What is required. Output every text line of the data below as a JSON array of strings, one string per line. Skip blank lines and omit the picture markers.

Material for this exercise.

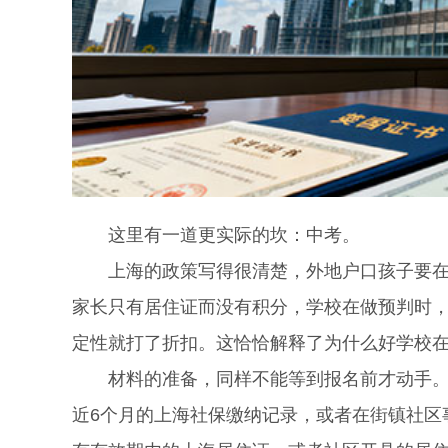
这里有一道更实际的坎：中考。
上海的政策写得很清楚，外地户口孩子要在上
家长只有居住证而没有积分，学校在做预判时
定性就打了折扣。这恰恰解释了为什么好学校
材料的准备，同样不能等到报名前才动手。父
近6个月的上海社保缴纳记录，或者在街镇社区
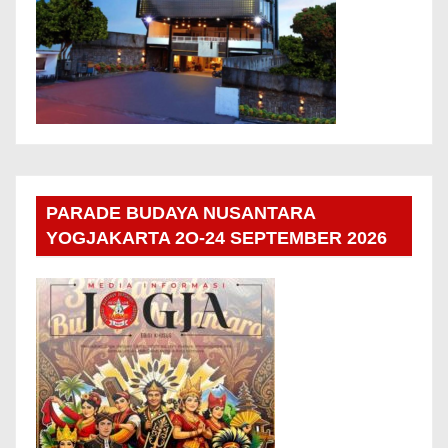
PARADE BUDAYA NUSANTARA
YOGJAKARTA 2O-24 SEPTEMBER 2026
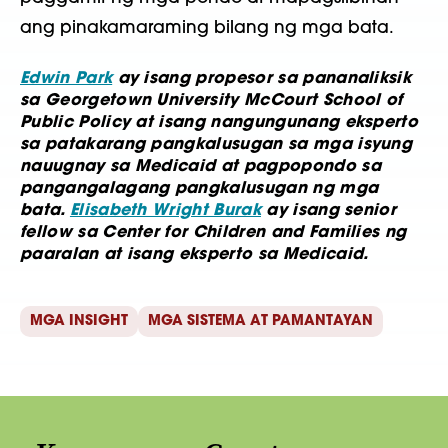
ang pinakamaraming bilang ng mga bata.
Edwin Park
ay isang propesor sa pananaliksik
sa Georgetown University McCourt School of
Public Policy at isang nangungunang eksperto
sa patakarang pangkalusugan sa mga isyung
nauugnay sa Medicaid at pagpopondo sa
pangangalagang pangkalusugan ng mga
bata.
Elisabeth Wright Burak
ay isang senior
fellow sa Center for Children and Families ng
paaralan at isang eksperto sa Medicaid.
MGA INSIGHT
MGA SISTEMA AT PAMANTAYAN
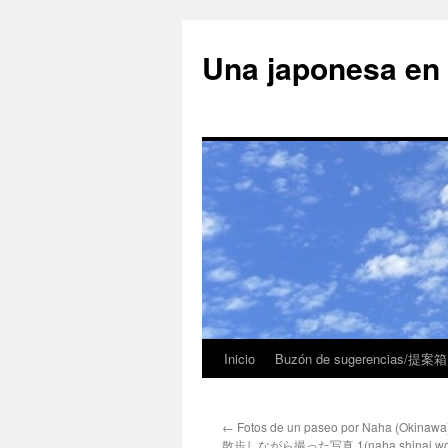
Una japonesa
Inicio
Buzón de sugerencias/提案箱
←
Fotos de un paseo por Naha (Okin
散歩しながら撮った写真 1(naha shinai wo a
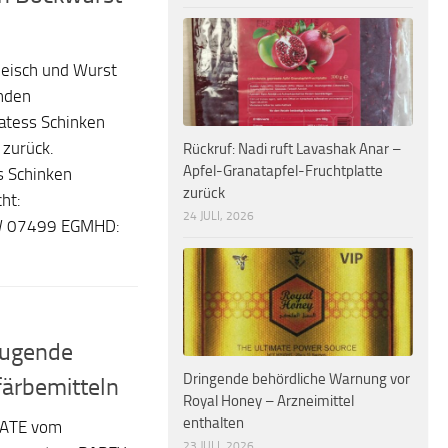
“
leisch und Wurst
nden
katess Schinken
 zurück.
Rückruf: Nadi ruft Lavashak Anar –
Apfel-Granatapfel-Fruchtplatte
s Schinken
zurück
ht:
24 JULI, 2026
BW 07499 EGMHD:
eugende
Dringende behördliche Warnung vor
färbemitteln
Royal Honey – Arzneimittel
enthalten
DATE vom
23 JULI, 2026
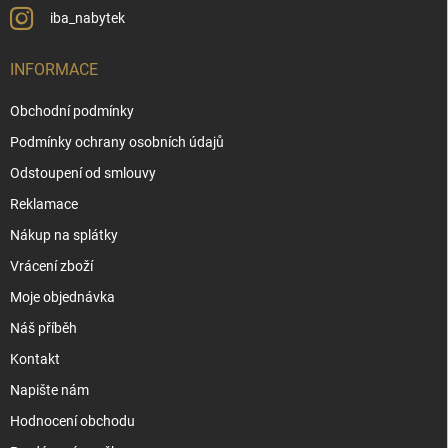
iba_nabytek
INFORMACE
Obchodní podmínky
Podmínky ochrany osobních údajů
Odstoupení od smlouvy
Reklamace
Nákup na splátky
Vrácení zboží
Moje objednávka
Náš příběh
Kontakt
Napište nám
Hodnocení obchodu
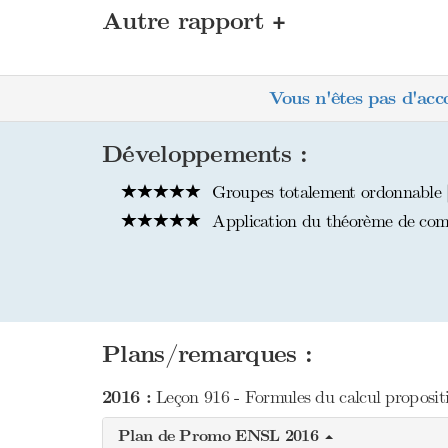
+
Autre rapport
Vous n'êtes pas d'acc
Développements :
Groupes totalement ordonnable 
Application du théorème de comp
Plans/remarques :
2016 :
Leçon 916 - Formules du calcul proposition
Plan de Promo ENSL 2016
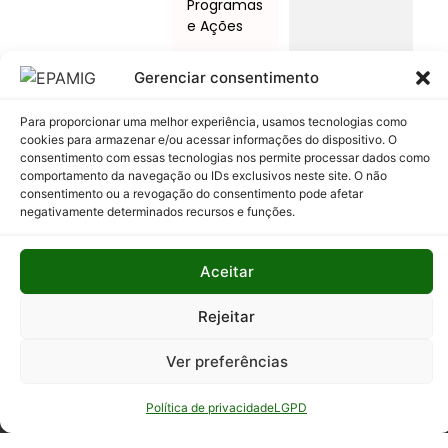
Programas
e Ações
Relatório
Gerenciar consentimento
Anual de
Atividades
Para proporcionar uma melhor experiência, usamos tecnologias como
da
cookies para armazenar e/ou acessar informações do dispositivo. O
Auditoria
consentimento com essas tecnologias nos permite processar dados como
Interna
comportamento da navegação ou IDs exclusivos neste site. O não
consentimento ou a revogação do consentimento pode afetar
negativamente determinados recursos e funções.
Relatório
de Gestão
Aceitar
Serviço de
Informação
Rejeitar
ao Cidadão
Ver preferências
Política de privacidade
LGPD
© Todos os direitos reservados - EPAMIG -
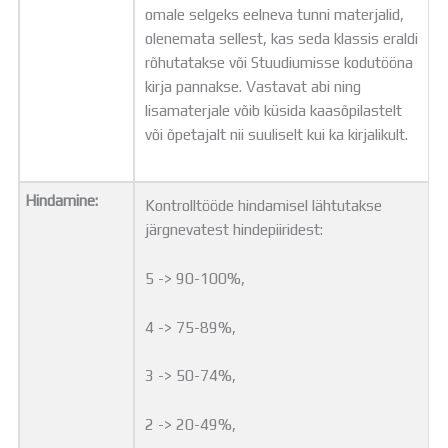
omale selgeks eelneva tunni materjalid,
olenemata sellest, kas seda klassis eraldi
rõhutatakse või Stuudiumisse kodutööna
kirja pannakse. Vastavat abi ning
lisamaterjale võib küsida kaasõpilastelt
või õpetajalt nii suuliselt kui ka kirjalikult.
Hindamine:
Kontrolltööde hindamisel lähtutakse
järgnevatest hindepiiridest:
5 -> 90-100%,
4 -> 75-89%,
3 -> 50-74%,
2 -> 20-49%,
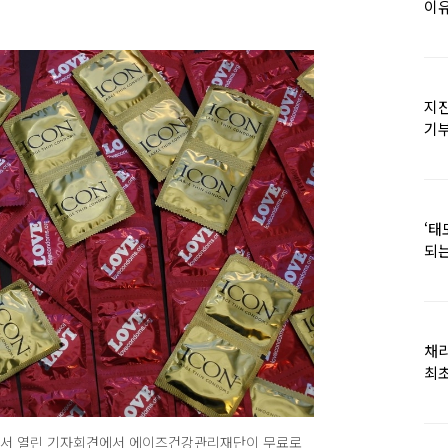
이유
지진
기
日
‘태
되는
채
최초
에서 열린 기자회견에서 에이즈건강관리재단이 무료로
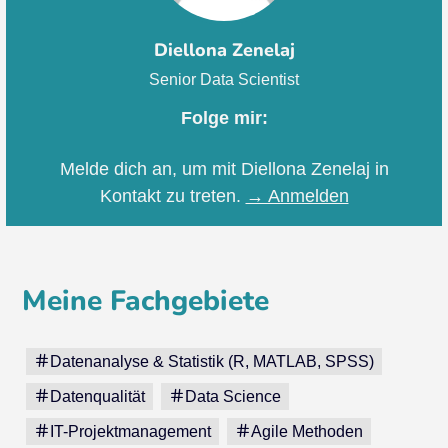
Diellona Zenelaj
Senior Data Scientist
Folge mir:
Melde dich an, um mit Diellona Zenelaj in
Kontakt zu treten.
→ Anmelden
Meine Fachgebiete
Datenanalyse & Statistik (R, MATLAB, SPSS)
Datenqualität
Data Science
IT-Projektmanagement
Agile Methoden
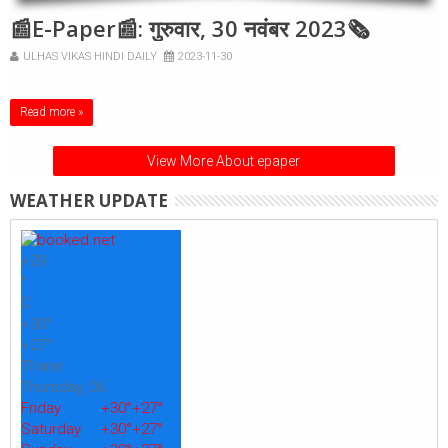
📰E-Paper📰: गुरुवार, 30 नवंबर 2023🗞
ULHAS VIKAS HINDI DAILY
2023-11-30
Read more »
View More About epaper
WEATHER UPDATE
+
29
°
C
+
30°
+
27°
Thane
Thursday, 06
Friday
+
30°
+
27°
Saturday
+
30°
+
27°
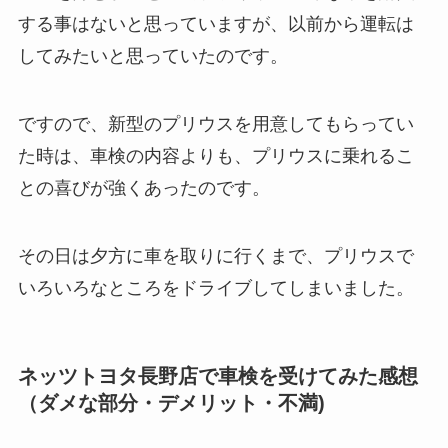
する事はないと思っていますが、以前から運転は
してみたいと思っていたのです。
ですので、新型のプリウスを用意してもらってい
た時は、車検の内容よりも、プリウスに乗れるこ
との喜びが強くあったのです。
その日は夕方に車を取りに行くまで、プリウスで
いろいろなところをドライブしてしまいました。
ネッツトヨタ長野店で車検を受けてみた感想
（ダメな部分・デメリット・不満)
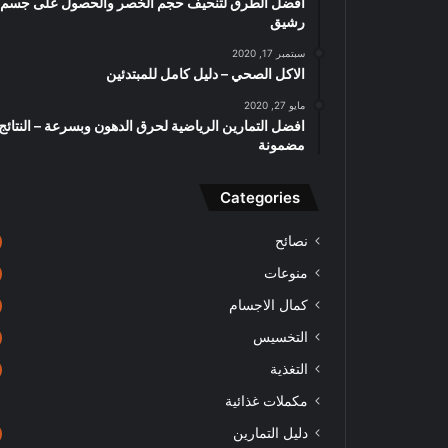
افضل الطرق لتنحيف حجم الخصر والحصول على جسم
رشيق
سبتمبر 17, 2020
الاكل الصحي – دليل كامل للمبتدئين
مايو 27, 2020
افضل التمارين الرياضية لحرق الدهون وبسرعة – النتائج
مضمونة
Categories
نصائح
منوعات
كمال الاجسام
التخسيس
التغذية
مكملات غذائية
دليل التمارين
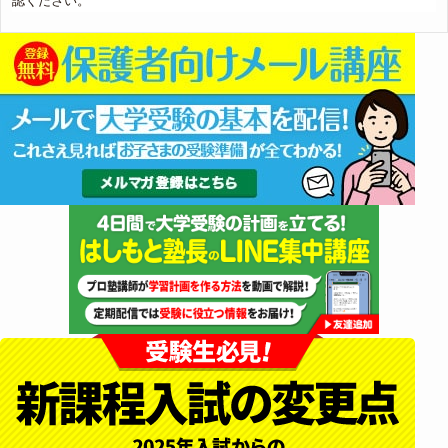
認ください。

Response.
[
  "这里有一道更实际的坎：中考。",
  "上海的政策写得很清楚，外地户口孩子要在上",
  "家长只有居住证而没有积分，学校在做预判时",
  "定性就打了折扣。这恰恰解释了为什么好学校",
  "材料的准备，同样不能等到报名前才动手。父",
  "近6个月的上海社保缴纳记录，或者在街镇社区",
  "PARADE BUDAYA NUSANTARA",
  "YOGJAKARTA 2O-24 SEPTEMBER 2026",
  "ang pinakamaraming bilang ng mga bata.",
  "Edwin Park",
  "ay isang propesor sa pananaliksik",
  "sa Georgetown University McCourt School of",
  "Public Policy at isang nangungunang eksperto",
  "sa patakarang pangkalusugan sa mga isyung",
  "nauugnay sa Medicaid at pagpopondo sa",
  "pangangalagang pangkalusugan ng mga",
  "bata.",
  "Elisabeth Wright Burak",
  "ay isang senior",
  "fellow sa Center for Children and Families ng",
  "paaralan at isang eksperto sa Medicaid.",
  "MGA INSIGHT",
  "MGA SISTEMA AT PAMANTAYAN",
  "Una japonesa",
  "Inicio",
  "Buzón de sugerencias/提案箱",
  "←",
  "Fotos de un paseo por Naha (Okin",
  "散歩しながら撮った写真 1(naha shinai wo a",
  "“",
  "leisch und Wurst",
  "nden",
  "katess Schinken",
  " zurück.",
  "Rückruf: Nadi ruft Lavashak Anar –",
  "Apfel-Granatapfel-Fruchtplatte",
  "s Schinken",
  "zurück",
  "ht:",
  "24 JULI, 2026",
  "BW 07499 EGMHD:",
  "eugende",
  "Dringende behördliche Warnung vor",
  "färbemitteln",
  "Royal Honey – Arzneimittel",
  "enthalten",
  "DATE vom",
  "23 JULI, 2026",
  "iba_nabytek",
  "INFORMACE",
  "Obchodní podmínky",
  "Podmínky ochrany osobních údajů",
  "Odstoupení od smlouvy",
  "Reklamace",
  "Nákup na splátky",
  "Vrácení zboží",
  "Moje objednávka",
  "Náš příběh",
  "Kontakt",
  "Napište nám",
  "Hodnocení obchodu",
  "+",
  "Autre rapport",
  "Vous n'êtes pas d'acc",
  "Développements :",
  "Groupes totalement ordonnable ",
  "Application du théorème de comp",
  "Plans/remarques :",
  "2016 :",
  "Leçon 916 - Formules du calcul proposition",
  "Plan de Promo ENSL 2016",
  "Programas",
  "e Ações",
  "Relatório",
  "Gerenciar consentimento",
  "Anual de",
  "Atividades",
  "Para proporcionar uma melhor experiência, usamos tecnologias como",
  "da",
  "cookies para armazenar e/ou acessar informações do dispositivo. O",
  "Auditoria",
  "consentimento com essas tecnologias nos permite processar dados como",
  "Interna",
  "comportamento da navegação ou IDs exclusivos neste site. O não",
  "consentimento ou a revogação do consentimento pode afetar",
  "negativamente determinados recursos e funções.",
  "Relatório",
  "de Gestão",
  "Aceitar",
  "Serviço de",
  "Informação",
  "Rejeitar",
  "ao Cidadão",
  "Ver preferências",
  "Política de privacidade",
  "LGPD",
  "© Todos os direitos reservados - EPAMIG -",
  "omale selgeks eelneva tunni materjalid,",
  "olenemata sellest, kas seda klassis eraldi",
  "rõhutatakse või Stuudiumisse kodutööna",
  "kirja pannakse. Vastavat abi ning",
  "lisamaterjale võib küsida kaasõpilastelt",
  "või õpetajalt nii suuliselt kui ka kirjalikult.",
  "Hindamine:",
  "Kontrolltööde hindamisel lähtutakse",
  "järgnevatest hindepiiridest:",
  "5 -> 90-100%,",
  "4 -> 75-89%,",
  "3 -> 50-74%,",
  "2 -> 20-49%,",
  "이유",
  "지진",
  "기",
  "日",
  "‘태",
  "되는",
  "채",
  "최초",
  "에서 열린 기자회견에서 에이즈건강관리재단이 무료로",
  "Diellona Zenelaj",
  "Senior Data Scientist",
  "Folge mir:",
  "Melde dich an, um mit Diellona Zenelaj in",
  "Kontakt zu treten.",
  "→ Anmelden",
  "Meine Fachgebiete",
  "Datenanalyse & Statistik (R, MATLAB, SPSS)",
  "Datenqualität",
  "Data Science",
  "IT-Projektmanagement",
  "Agile Methoden",
  "📰E-Paper📰: गुरुवार, 30 नवंबर 2023🗞",
  "ULHAS VIKAS HINDI DAILY",
  "2023-11-30",
  "Read more »",
  "View More About epaper",
  "WEATHER UPDATE",
  "+",
  "29",
  "°",
  "C",
  "+",
  "30°",
  "+",
  "27°",
  "Thane",
  "Thursday, 06",
  "Friday",
  "+",
  "30°",
  "+",
  "27°",
  "Saturday",
  "+",
  "30°",
  "+",
  "27°",
  "する事はないと思っていますが、以前から運転は",
  "してみたいと思っていたのです。",
  "ですので、新型のプリウスを用意してもらってい",
  "た時は、車検の内容よりも、プリウスに乗れるこ",
  "との喜びが強くあったのです。",
  "その日は夕方に車を取りに行くまで、プリウスで",
  "いろいろなところをドライブしてしまいました。",
  "ネッツトヨタ長野店で車検を受けてみた感想",
  "（ダメな部分・デメリット・不満)",
  "افضل الطرق لتنحيف حجم الخصر والحصول على جسم",
  "رشيق",
  "سبتمبر 17, 2020",
  "الاكل الصحي – دليل كامل للمبتدئين",
  "مايو 27, 2020",
  "افضل التمارين الرياضية لحرق الدهون وبسرعة – النتائج",
  "مضمونة",
  "Categories",
  "نصائح",
  "منوعات",
  "كمال الاجسام",
  "التخسيس",
  "التغذية",
  "مكملات غذائية",
  "دليل التمارين",
  "認ください。"
]